● Data records:
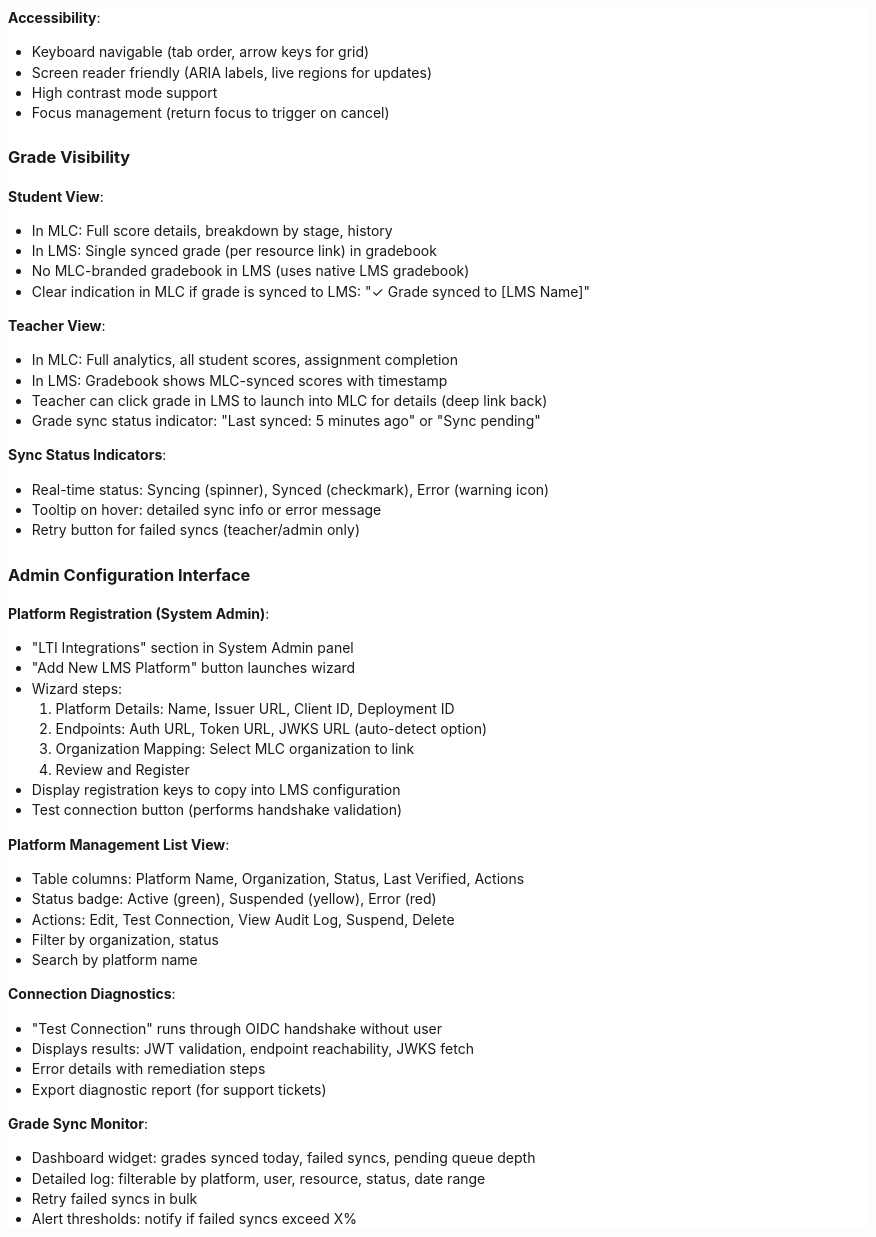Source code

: **Accessibility**:
- Keyboard navigable (tab order, arrow keys for grid)
- Screen reader friendly (ARIA labels, live regions for updates)
- High contrast mode support
- Focus management (return focus to trigger on cancel)

### Grade Visibility

**Student View**:
- In MLC: Full score details, breakdown by stage, history
- In LMS: Single synced grade (per resource link) in gradebook
- No MLC-branded gradebook in LMS (uses native LMS gradebook)
- Clear indication in MLC if grade is synced to LMS: "✓ Grade synced to [LMS Name]"

**Teacher View**:
- In MLC: Full analytics, all student scores, assignment completion
- In LMS: Gradebook shows MLC-synced scores with timestamp
- Teacher can click grade in LMS to launch into MLC for details (deep link back)
- Grade sync status indicator: "Last synced: 5 minutes ago" or "Sync pending"

**Sync Status Indicators**:
- Real-time status: Syncing (spinner), Synced (checkmark), Error (warning icon)
- Tooltip on hover: detailed sync info or error message
- Retry button for failed syncs (teacher/admin only)

### Admin Configuration Interface

**Platform Registration (System Admin)**:
- "LTI Integrations" section in System Admin panel
- "Add New LMS Platform" button launches wizard
- Wizard steps:
  1. Platform Details: Name, Issuer URL, Client ID, Deployment ID
  2. Endpoints: Auth URL, Token URL, JWKS URL (auto-detect option)
  3. Organization Mapping: Select MLC organization to link
  4. Review and Register
- Display registration keys to copy into LMS configuration
- Test connection button (performs handshake validation)

**Platform Management List View**:
- Table columns: Platform Name, Organization, Status, Last Verified, Actions
- Status badge: Active (green), Suspended (yellow), Error (red)
- Actions: Edit, Test Connection, View Audit Log, Suspend, Delete
- Filter by organization, status
- Search by platform name

**Connection Diagnostics**:
- "Test Connection" runs through OIDC handshake without user
- Displays results: JWT validation, endpoint reachability, JWKS fetch
- Error details with remediation steps
- Export diagnostic report (for support tickets)

**Grade Sync Monitor**:
- Dashboard widget: grades synced today, failed syncs, pending queue depth
- Detailed log: filterable by platform, user, resource, status, date range
- Retry failed syncs in bulk
- Alert thresholds: notify if failed syncs exceed X%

● Task instructions: Count how many lines in the rows above contain the string "link", treating uppercase and lowercase as different. Reply with the number alone.

● Result for this exercise: 3